In vivo DNA replication and unwinding are dependent on six TA bp. (A) Mutant ori's, as shown in panel B, were generated and tested for transient DNA replication in vivo by cotransfection of the respective mutant ori plasmids with expression vectors for E1 and E2. Two and three days after transfection, low-molecular-weight DNAs were prepared, and replicated DpnI-resistant plasmid DNA was detected by Southern blotting. (B) Sequences of the two sets of ori mutants that were tested in panel A. The top set is based on the wt ori sequence, and the bottom set is based on the A16 ori sequence. The substitutions compared to the parent template are indicated in shaded boxes.
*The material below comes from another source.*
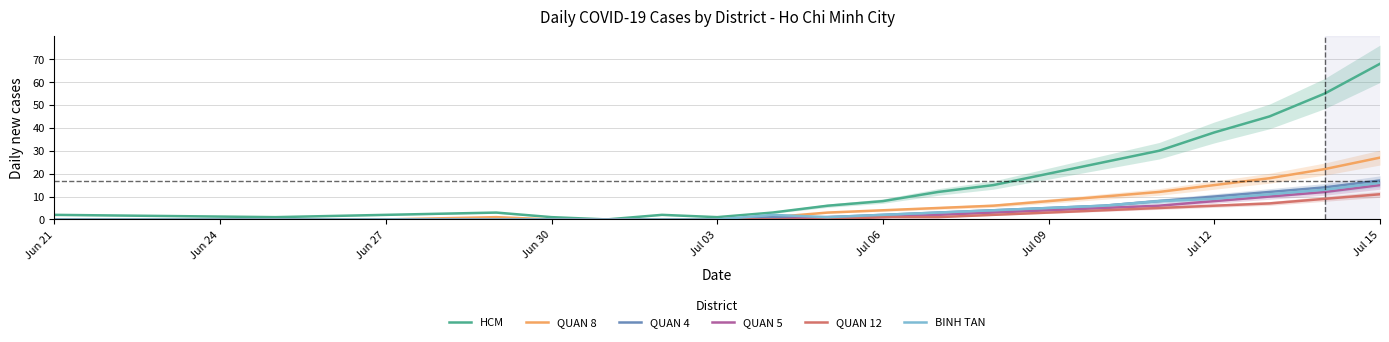

Does the chart display data point markers on the line(s)?

No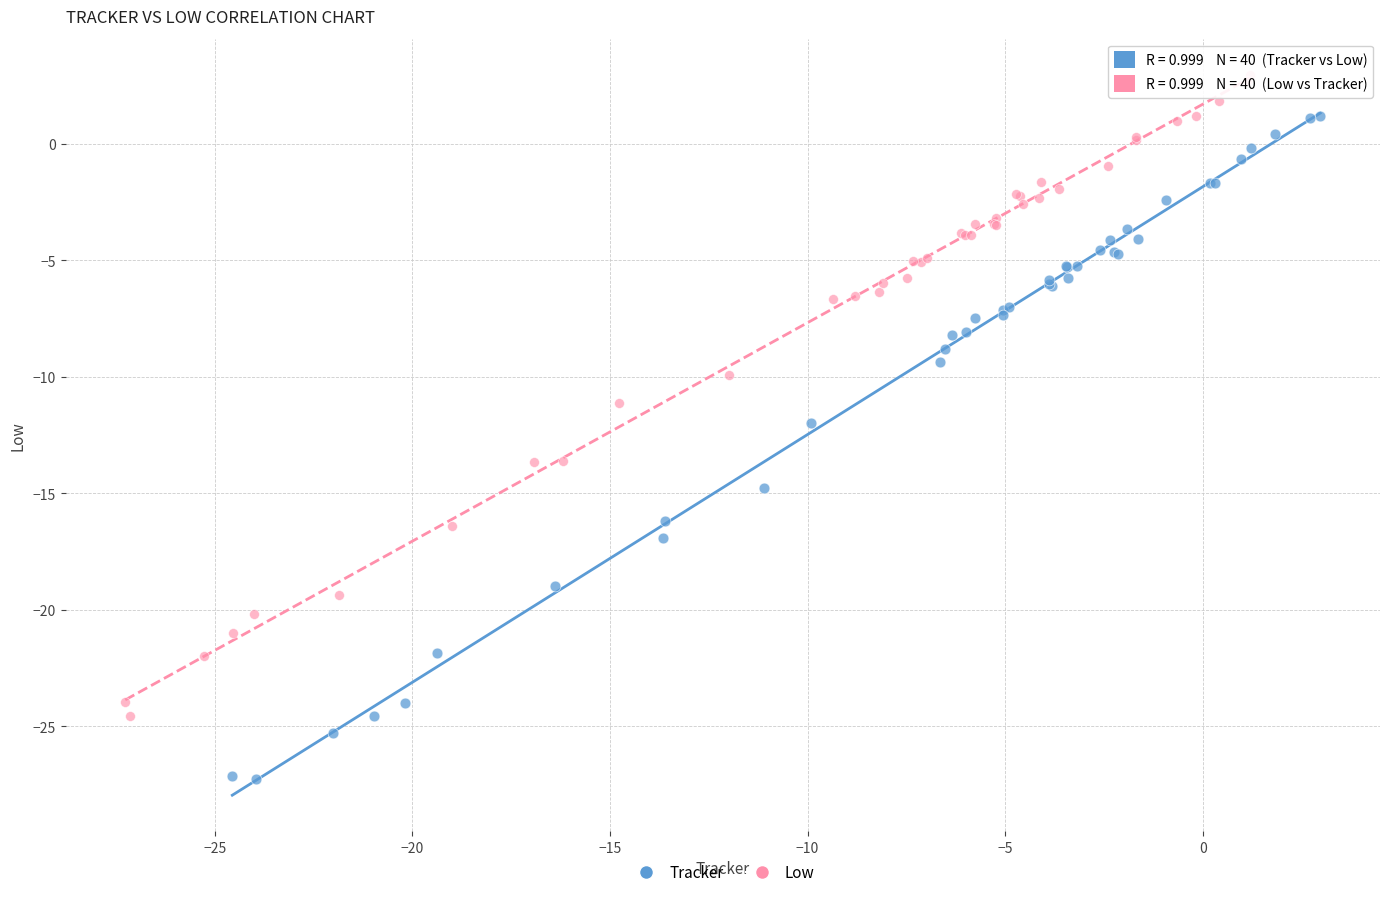

Which series reaches the minimum Y coordinate?

Tracker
The level of in vivo DNA replication, relative to that with the wt ori, is indicated for each mutant.

FIG. 7.

The DH formed on the A16 probe is unstable. EMSA was performed using the wt (lanes 1 to 9) or A16 (lanes 10 to 18) 84-bp ori probe. Three quantities of E1 (30, 60, and 120 fmol) were used in the presence of ADP (lanes 2 to 4, 9 to 11, 16 to 18, and 23 to 25) or ATP (lanes 5 to 7, 12 to 14, 19 to 21, and 26 to 28). For the left half of the figure, lanes 1 to 14, the samples were loaded directly into the gel. For the right half of the figure, lanes 15 to 28, 0.2% deoxycholate was added to the samples prior to their being loaded into the gel. (B) ori fragment unwinding assays. ori fragment unwinding assays were performed by incubating the wt, A16*, and A16 probes with E. coli SSB in the absence of E1 (lanes 1, 7, and 13) or in the presence of 30, 60, 120, 240, or 480 fmol of E1 (lanes 2 to 6, 8 to 12, and 14 to 18). Unwinding (ssDNA) was detected as a specific ssDNA-SSB complex by EMSA.

FIG. 8.

Models for template melting. (A) Four different components of ATP-dependent template melting. Distal and proximal T-dependent melting accounts for the majority of permanganate reactivity. In addition, permanganate reactivity of the E1 BS and of proximal T-independent melting can be observed under specific conditions (see Fig. 4A). (B) Six TA bp in the wt ori direct melting. Within a 9-bp window, the presence of TA bp results in melting of the TA bp (distal T-dependent melting). The TA bp within this window also induce melting half a helical turn away (proximal T-dependent melting). (C) Model for how multiple E1 DNA interactions generate large-scale melting. The E1 molecules in the DT bind in a helical arrangement, wrapping around the DNA duplex. Each E1 molecule contacts DNA at two positions, separated by a one-half turn of the helix. These contacts correspond to distal and proximal T-dependent melting. Together, these six contacts account for the ∼15 to 18 bp of permanganate reactivity observed in the left half of the ori. For clarity, only two of the three staggered E1 molecules are shown.